[Exercise prompt] Rewrite the lines from the very first one through the line holding "用於儀式或冥想中祈禱一切的祝福。", inclusive, replacing "清除" with "刪除" and changing nothing else. Leave the picture out of your answer.

[Data to use]
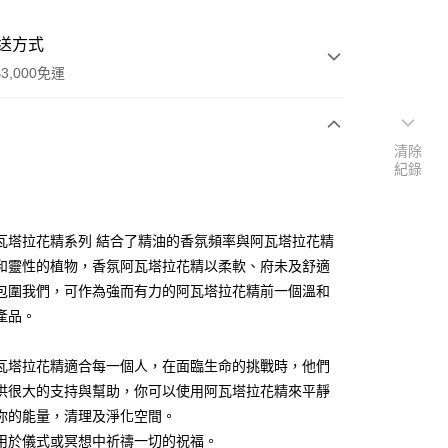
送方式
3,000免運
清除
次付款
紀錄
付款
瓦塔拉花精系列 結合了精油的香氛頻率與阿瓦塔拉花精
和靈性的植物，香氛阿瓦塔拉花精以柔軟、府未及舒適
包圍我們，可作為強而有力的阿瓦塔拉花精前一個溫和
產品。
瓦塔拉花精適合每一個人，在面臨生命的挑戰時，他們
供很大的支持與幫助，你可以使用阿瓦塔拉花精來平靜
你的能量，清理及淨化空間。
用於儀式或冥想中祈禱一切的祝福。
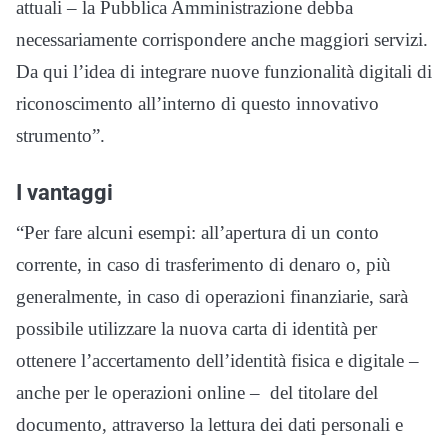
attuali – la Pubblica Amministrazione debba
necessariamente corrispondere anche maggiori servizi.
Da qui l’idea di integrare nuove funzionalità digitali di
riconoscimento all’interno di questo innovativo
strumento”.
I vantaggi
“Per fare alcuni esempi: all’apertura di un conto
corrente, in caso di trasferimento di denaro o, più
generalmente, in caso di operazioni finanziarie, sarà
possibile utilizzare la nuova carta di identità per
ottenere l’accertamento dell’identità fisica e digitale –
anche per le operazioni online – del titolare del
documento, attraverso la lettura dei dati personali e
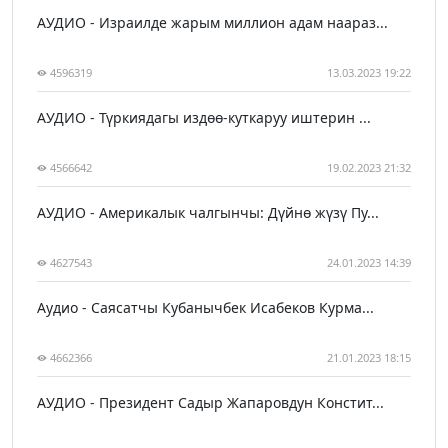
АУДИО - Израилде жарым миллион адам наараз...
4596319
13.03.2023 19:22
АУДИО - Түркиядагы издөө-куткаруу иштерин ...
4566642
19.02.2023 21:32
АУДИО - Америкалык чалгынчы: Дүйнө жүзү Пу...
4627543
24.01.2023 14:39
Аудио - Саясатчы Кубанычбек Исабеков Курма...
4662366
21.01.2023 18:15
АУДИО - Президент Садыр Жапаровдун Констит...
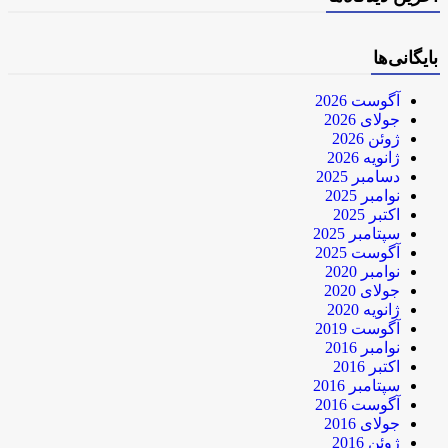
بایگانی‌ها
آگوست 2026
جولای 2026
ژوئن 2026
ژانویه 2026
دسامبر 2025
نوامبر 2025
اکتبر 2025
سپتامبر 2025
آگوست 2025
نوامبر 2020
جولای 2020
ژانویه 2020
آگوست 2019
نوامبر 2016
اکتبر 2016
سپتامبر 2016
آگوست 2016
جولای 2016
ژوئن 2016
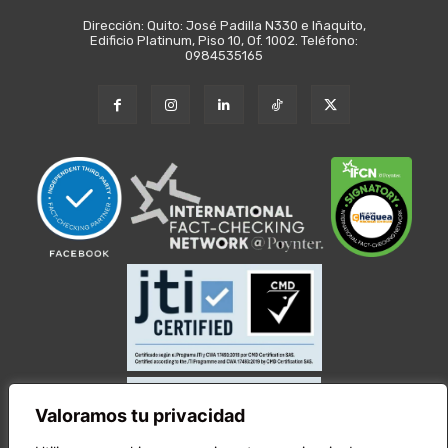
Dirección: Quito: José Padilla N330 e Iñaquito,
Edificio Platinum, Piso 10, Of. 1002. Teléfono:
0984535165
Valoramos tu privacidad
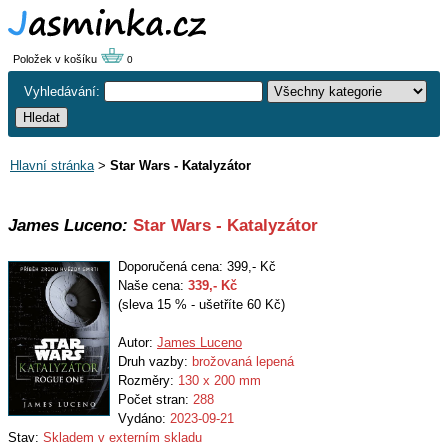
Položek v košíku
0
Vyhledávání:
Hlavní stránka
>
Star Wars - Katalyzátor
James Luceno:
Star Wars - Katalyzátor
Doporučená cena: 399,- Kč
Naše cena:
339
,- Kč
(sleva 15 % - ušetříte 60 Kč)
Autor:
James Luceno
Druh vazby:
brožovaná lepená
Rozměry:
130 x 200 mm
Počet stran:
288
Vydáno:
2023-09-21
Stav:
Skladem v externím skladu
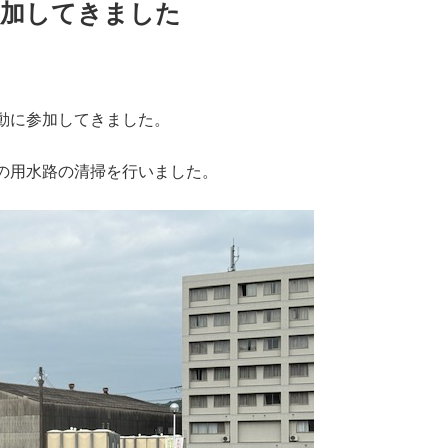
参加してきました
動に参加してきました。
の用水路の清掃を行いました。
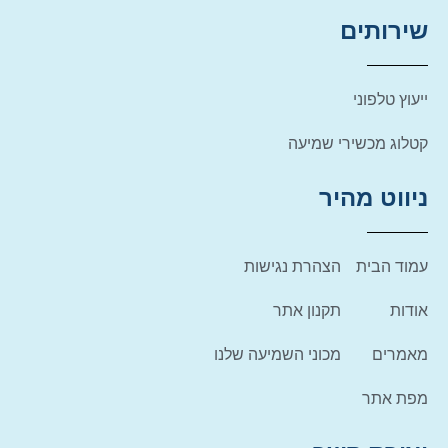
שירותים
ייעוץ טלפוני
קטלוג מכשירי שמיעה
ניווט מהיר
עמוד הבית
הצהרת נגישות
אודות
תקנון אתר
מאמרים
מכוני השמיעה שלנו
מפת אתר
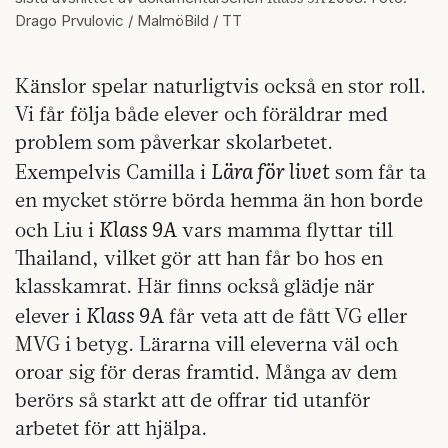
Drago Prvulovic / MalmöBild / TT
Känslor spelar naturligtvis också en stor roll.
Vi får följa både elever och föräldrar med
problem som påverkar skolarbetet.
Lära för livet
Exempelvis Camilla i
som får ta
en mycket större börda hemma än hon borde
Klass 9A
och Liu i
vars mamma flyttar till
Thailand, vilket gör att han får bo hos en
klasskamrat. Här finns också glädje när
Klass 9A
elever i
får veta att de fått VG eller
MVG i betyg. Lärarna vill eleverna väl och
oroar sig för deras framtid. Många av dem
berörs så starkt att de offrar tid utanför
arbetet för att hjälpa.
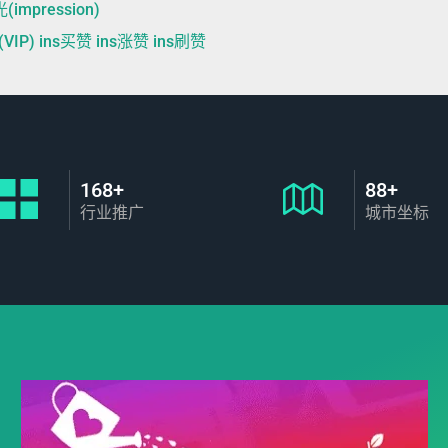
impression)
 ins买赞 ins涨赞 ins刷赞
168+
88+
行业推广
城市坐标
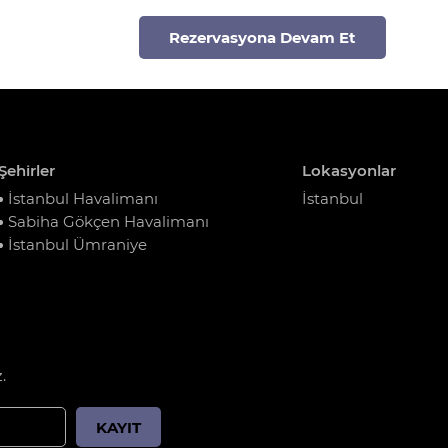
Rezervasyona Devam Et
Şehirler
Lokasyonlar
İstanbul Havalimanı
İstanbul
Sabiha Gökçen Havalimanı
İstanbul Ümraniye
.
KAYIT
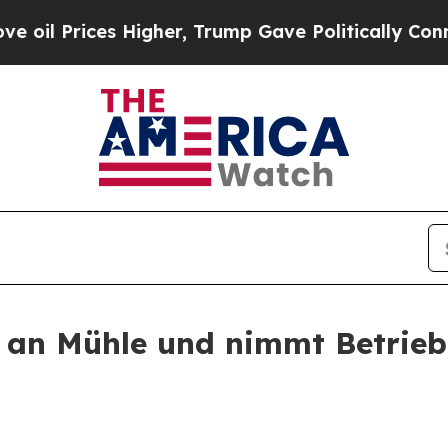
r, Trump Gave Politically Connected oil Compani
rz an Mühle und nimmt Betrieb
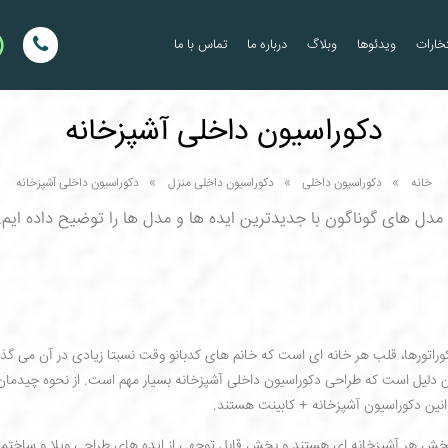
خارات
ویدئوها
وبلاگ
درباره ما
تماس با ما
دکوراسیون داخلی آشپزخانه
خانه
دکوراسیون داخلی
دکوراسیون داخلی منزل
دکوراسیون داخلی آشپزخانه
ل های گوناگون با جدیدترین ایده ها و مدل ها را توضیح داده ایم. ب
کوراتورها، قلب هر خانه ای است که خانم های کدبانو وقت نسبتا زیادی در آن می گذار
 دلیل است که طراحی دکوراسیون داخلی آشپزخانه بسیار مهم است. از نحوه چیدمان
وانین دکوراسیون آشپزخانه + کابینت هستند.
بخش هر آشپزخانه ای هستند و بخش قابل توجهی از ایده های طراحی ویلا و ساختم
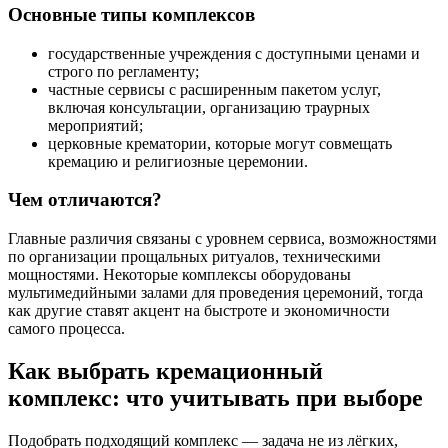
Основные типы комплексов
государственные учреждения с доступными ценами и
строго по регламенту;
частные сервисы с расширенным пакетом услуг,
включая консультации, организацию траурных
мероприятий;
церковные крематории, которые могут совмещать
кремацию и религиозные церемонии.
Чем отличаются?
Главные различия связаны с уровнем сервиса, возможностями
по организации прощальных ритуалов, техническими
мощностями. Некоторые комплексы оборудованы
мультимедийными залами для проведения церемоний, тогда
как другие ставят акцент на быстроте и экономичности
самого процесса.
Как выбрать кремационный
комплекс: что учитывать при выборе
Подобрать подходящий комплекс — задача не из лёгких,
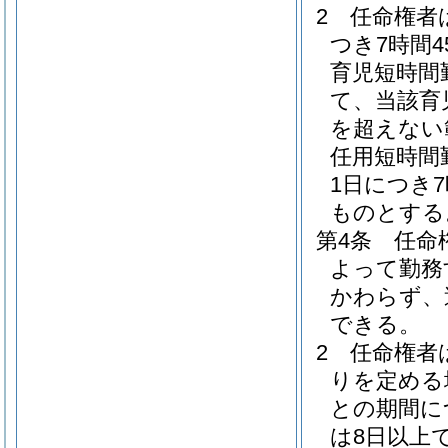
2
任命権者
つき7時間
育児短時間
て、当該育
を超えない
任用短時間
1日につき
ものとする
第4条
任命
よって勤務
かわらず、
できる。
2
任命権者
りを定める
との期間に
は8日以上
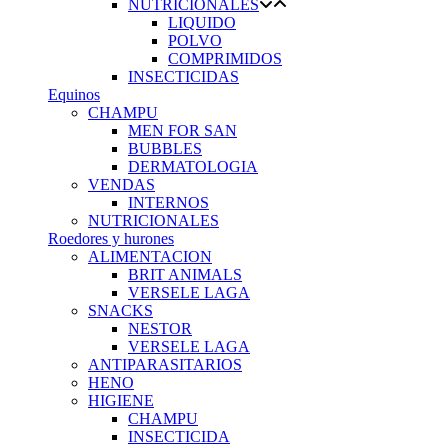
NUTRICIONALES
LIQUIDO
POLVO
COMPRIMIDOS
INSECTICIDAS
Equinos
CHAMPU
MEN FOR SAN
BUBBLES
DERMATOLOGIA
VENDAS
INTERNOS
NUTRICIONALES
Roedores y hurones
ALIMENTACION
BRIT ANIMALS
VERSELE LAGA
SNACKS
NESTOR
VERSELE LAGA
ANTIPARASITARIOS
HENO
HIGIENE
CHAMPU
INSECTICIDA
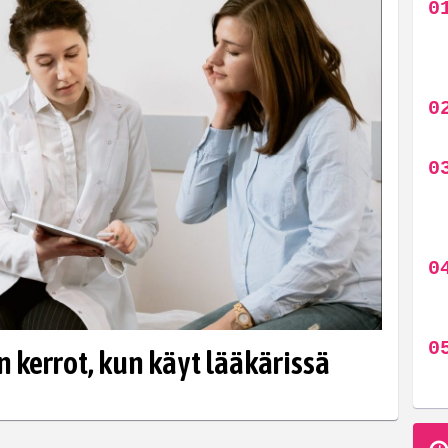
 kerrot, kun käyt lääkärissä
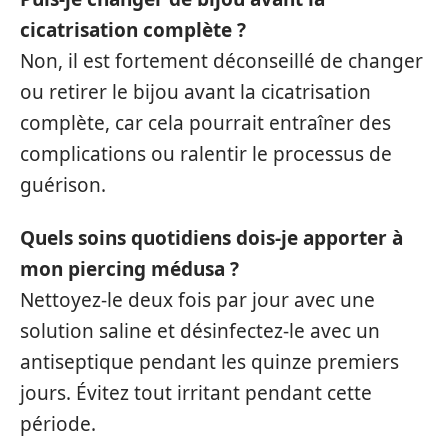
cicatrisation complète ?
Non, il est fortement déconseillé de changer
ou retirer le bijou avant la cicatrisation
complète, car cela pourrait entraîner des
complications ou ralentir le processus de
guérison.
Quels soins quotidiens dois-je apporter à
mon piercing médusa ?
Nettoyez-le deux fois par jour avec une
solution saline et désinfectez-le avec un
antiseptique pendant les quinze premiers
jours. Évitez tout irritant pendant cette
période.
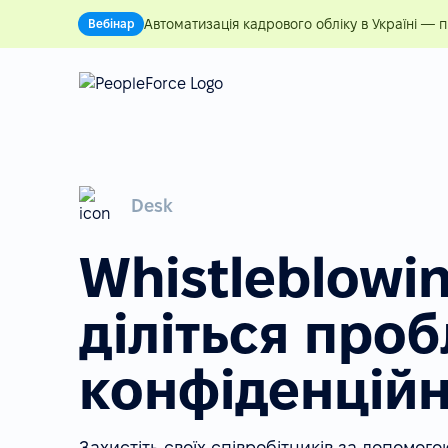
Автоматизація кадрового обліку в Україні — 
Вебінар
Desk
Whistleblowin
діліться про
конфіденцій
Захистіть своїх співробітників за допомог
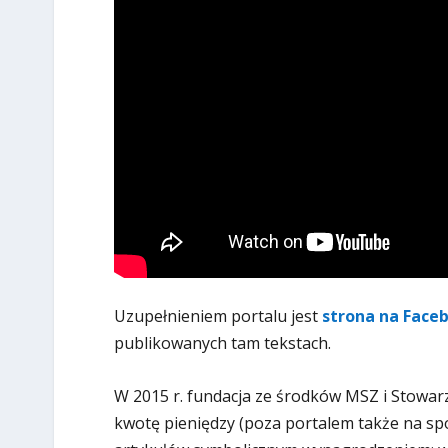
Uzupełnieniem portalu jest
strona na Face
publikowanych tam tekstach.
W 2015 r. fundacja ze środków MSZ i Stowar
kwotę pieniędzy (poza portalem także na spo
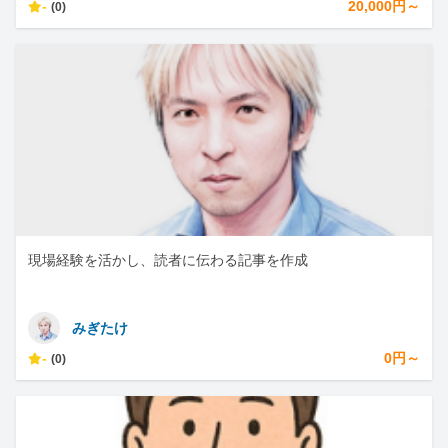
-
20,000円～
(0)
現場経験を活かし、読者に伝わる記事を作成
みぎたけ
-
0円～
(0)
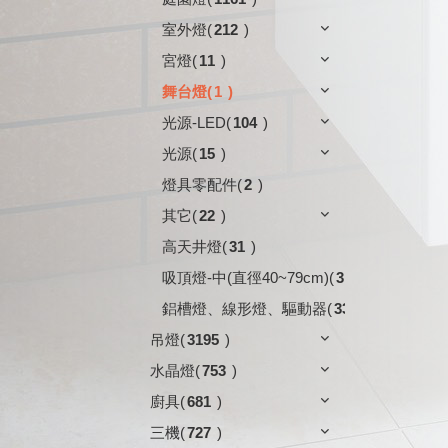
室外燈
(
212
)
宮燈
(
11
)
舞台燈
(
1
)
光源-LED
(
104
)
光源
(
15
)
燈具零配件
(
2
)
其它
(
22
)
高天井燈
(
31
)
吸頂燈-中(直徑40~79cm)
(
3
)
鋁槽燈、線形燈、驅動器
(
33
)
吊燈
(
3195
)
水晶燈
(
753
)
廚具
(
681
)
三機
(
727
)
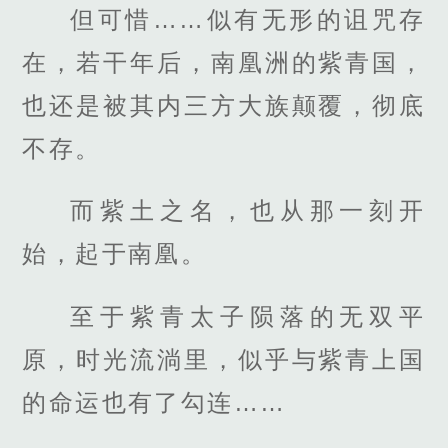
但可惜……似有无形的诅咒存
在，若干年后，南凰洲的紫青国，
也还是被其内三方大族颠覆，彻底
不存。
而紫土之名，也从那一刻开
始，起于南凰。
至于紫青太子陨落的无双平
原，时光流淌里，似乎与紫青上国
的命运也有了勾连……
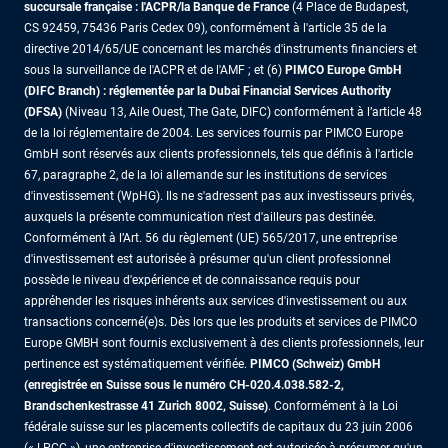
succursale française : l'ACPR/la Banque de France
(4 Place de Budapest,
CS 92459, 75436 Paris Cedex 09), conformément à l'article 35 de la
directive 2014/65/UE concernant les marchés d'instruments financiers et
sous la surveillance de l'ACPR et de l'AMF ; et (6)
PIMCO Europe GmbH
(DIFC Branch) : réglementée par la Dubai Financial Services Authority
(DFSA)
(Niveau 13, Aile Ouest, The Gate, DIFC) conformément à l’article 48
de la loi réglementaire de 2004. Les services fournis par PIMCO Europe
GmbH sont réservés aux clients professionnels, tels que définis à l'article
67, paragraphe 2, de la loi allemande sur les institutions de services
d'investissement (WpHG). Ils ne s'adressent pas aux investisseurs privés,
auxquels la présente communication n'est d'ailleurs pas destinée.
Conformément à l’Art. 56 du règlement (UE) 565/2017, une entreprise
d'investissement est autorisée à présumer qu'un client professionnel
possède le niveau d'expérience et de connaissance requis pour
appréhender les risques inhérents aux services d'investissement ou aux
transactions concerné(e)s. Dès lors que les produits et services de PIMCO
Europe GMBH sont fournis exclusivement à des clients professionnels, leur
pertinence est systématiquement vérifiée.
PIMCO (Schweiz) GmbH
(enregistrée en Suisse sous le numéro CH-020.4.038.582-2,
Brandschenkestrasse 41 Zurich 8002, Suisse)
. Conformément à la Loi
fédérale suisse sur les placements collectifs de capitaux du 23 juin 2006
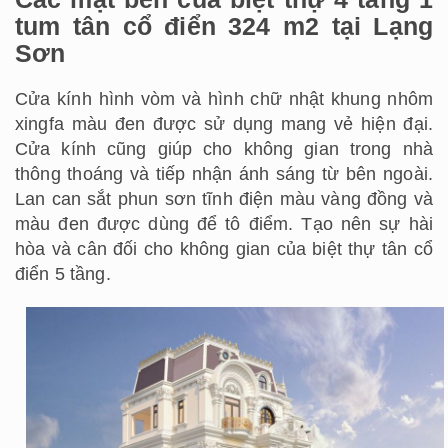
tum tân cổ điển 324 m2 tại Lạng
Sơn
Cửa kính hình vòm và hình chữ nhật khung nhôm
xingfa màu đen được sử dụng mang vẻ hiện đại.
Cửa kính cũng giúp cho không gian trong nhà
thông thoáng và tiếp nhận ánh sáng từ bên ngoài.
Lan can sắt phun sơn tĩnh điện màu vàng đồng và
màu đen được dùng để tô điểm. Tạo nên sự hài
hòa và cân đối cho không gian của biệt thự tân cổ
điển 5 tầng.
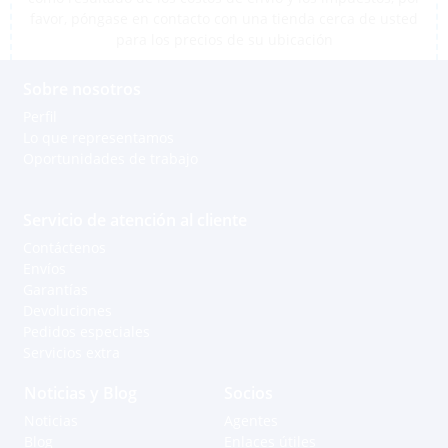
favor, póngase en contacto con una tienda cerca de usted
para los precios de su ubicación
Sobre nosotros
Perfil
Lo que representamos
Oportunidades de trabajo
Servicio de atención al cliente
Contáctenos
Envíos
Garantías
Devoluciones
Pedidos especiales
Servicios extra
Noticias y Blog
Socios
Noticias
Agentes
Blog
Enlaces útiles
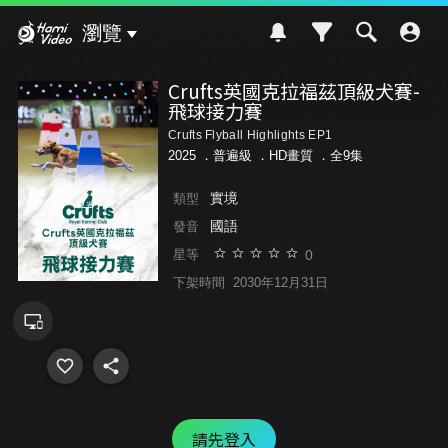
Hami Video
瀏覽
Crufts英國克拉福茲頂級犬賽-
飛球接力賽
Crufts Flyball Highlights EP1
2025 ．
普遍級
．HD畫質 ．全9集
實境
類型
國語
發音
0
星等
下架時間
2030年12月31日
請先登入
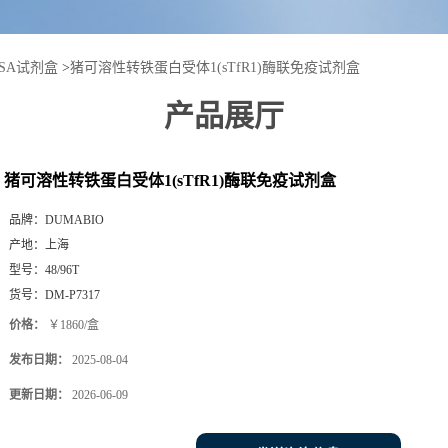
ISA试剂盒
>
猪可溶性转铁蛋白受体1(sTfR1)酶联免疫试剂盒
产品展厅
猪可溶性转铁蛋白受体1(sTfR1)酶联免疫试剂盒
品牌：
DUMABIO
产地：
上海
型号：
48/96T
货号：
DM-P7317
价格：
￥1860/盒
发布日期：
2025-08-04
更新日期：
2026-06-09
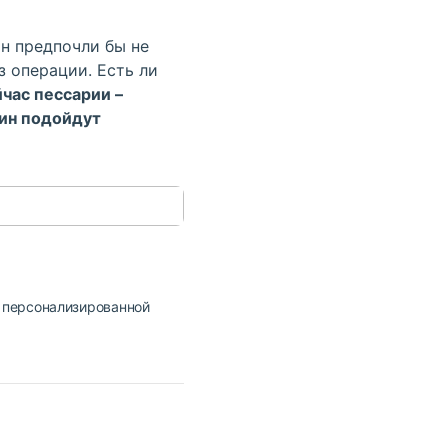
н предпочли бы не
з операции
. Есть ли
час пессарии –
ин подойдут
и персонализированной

[Response to the exercise]
送方式
3,000免運
刪除
次付款
紀錄
付款
瓦塔拉花精系列 結合了精油的香氛頻率與阿瓦塔拉花精
和靈性的植物，香氛阿瓦塔拉花精以柔軟、府未及舒適
包圍我們，可作為強而有力的阿瓦塔拉花精前一個溫和
產品。
瓦塔拉花精適合每一個人，在面臨生命的挑戰時，他們
供很大的支持與幫助，你可以使用阿瓦塔拉花精來平靜
你的能量，清理及淨化空間。
用於儀式或冥想中祈禱一切的祝福。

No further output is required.